AVELLINO – Gianluca Festa (Pd) attacca l’Alto Calore Servizi (questa sera presenterà in Consiglio comunale un’interrogazione per fare chiarezza sulla «situazione economico-finanziaria, gestionale, organizzativa e strutturale dell’Alto Calore Servizi; sul raggiungimento degli obiettivi fissati e sugli incarichi e consulenze esterne all’ente»), Lello De Stefano, presidente dell’ente che gestisce il servizio idrico in provincia, gioca d’anticipo. Infatti, durante la conferenza stampa di questa mattina convocata per presentare i risultati raggiunti dopo l’intervento di riqualificazione dell’impianto di Cassano Irpino, De Stefano ha risposto all’ordine del giorno del consigliere comunale di maggioranza.
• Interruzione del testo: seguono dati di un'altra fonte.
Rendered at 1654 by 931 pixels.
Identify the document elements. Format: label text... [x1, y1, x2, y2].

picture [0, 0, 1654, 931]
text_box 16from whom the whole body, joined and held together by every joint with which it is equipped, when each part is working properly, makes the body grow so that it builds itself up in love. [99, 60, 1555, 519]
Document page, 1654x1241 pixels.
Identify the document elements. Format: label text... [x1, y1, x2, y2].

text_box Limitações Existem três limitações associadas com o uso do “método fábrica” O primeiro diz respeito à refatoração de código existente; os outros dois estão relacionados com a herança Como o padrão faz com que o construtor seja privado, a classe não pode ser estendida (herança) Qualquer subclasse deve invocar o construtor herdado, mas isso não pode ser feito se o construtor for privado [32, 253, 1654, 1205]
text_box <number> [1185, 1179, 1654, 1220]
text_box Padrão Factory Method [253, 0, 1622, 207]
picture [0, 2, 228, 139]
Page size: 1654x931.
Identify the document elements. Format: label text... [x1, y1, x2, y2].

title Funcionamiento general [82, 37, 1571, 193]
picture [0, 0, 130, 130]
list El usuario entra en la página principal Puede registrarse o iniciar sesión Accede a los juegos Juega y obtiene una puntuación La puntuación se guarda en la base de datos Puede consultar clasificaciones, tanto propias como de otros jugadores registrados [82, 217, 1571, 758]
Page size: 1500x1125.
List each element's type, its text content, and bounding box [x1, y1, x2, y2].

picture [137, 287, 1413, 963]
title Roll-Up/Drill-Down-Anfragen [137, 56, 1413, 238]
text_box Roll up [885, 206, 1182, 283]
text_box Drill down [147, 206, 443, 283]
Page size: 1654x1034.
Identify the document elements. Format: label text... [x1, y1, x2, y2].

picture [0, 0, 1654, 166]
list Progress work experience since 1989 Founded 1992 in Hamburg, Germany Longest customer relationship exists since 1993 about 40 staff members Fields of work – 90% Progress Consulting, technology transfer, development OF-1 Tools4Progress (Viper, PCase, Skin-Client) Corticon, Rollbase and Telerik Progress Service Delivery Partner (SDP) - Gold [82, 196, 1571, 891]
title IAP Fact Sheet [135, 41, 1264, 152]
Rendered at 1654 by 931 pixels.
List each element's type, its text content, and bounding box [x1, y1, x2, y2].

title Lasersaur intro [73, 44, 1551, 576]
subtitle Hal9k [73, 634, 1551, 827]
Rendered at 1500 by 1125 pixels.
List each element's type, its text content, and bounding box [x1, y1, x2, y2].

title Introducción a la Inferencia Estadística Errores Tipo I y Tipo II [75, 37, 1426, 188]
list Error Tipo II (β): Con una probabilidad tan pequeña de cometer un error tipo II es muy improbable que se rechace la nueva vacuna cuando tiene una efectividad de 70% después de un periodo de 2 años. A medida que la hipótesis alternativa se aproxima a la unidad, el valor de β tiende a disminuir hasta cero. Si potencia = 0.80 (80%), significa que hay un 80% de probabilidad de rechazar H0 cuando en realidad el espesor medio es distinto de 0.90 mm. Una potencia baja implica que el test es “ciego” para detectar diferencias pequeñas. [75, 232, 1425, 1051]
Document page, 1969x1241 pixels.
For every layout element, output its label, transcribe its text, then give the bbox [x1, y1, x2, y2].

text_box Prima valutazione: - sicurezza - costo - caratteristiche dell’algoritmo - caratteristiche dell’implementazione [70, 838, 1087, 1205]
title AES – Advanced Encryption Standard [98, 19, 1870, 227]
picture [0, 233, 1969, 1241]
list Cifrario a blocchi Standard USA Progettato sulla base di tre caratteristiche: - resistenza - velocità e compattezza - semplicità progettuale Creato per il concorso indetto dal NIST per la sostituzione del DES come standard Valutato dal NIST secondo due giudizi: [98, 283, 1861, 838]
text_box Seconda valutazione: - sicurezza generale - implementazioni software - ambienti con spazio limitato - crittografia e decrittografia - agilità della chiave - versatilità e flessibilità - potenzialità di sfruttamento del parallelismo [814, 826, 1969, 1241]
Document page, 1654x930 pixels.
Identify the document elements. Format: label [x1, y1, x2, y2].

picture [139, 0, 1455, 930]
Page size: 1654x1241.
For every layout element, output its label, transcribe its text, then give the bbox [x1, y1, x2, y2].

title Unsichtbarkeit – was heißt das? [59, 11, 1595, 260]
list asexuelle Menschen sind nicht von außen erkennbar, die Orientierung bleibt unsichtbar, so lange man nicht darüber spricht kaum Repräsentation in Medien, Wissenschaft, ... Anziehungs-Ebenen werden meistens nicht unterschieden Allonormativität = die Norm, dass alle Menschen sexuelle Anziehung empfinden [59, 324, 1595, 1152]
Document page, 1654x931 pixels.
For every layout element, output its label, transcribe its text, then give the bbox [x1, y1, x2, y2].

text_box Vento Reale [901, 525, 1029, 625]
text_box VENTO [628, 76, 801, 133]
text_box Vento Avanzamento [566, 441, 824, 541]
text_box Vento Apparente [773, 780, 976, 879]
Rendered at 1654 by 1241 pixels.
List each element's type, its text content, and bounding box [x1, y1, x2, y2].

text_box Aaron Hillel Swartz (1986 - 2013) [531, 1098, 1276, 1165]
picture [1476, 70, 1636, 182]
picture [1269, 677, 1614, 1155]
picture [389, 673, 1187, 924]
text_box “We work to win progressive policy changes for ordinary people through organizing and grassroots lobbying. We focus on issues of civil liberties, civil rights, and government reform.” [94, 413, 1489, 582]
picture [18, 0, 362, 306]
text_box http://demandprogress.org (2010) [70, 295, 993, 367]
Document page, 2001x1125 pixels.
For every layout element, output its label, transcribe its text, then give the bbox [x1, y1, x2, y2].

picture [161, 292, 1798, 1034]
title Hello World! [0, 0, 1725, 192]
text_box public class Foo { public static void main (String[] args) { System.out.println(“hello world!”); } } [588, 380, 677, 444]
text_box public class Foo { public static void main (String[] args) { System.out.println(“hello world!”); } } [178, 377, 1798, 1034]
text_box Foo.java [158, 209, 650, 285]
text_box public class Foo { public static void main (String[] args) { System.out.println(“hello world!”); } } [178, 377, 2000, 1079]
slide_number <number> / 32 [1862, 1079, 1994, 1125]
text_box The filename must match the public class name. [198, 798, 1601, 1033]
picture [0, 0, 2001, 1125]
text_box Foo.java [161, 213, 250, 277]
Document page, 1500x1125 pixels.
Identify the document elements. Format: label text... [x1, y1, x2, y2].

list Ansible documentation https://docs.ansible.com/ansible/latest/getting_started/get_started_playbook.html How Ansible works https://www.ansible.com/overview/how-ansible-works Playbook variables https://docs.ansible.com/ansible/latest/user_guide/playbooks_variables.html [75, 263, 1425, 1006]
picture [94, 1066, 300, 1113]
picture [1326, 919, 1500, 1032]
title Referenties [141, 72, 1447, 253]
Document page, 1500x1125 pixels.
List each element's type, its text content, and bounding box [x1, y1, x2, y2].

Ha spiegato De Stefano: «L’indebitamento dell’Alto Calore, pari a quasi 105 milioni di euro, è stato completamente ereditato dalla precedente gestione» del quale Consiglio di amministrazione proprio Gianluca Festa era membro. «Per migliorare lo stato delle casse, abbiamo imposto lo scioglimento delle due società, Servizi e Patrimonio. Alto Calore Servizi è diventata l’unica erede del vecchio Consorzio». Inoltre, «stiamo affrontando tantissime difficoltà gestionali a causa della cattiva distribuzione del personale. Abbiamo troppi funzionari e troppi pochi operai: queste sono le conseguenze della decennale gestione clientelare». Infine, «dal giorno del mio insediamento ad oggi, il numero delle consulenze è pari a zero».
Dalle polemiche ai fatti. Ha continuato De Stefano: «Per evitare nuove emergenze, come quella del primo luglio scorso, abbiamo chiesto alla Regione di finanziare la ristrutturazione dell’intera rete idrica provinciale. Il modello da seguire è quello dell’Acquedotto Pugliese: così vicino, perché alcuni suoi impianti confinano con i nostri, ma così lontano per l’efficienza e l’efficacia del sistema».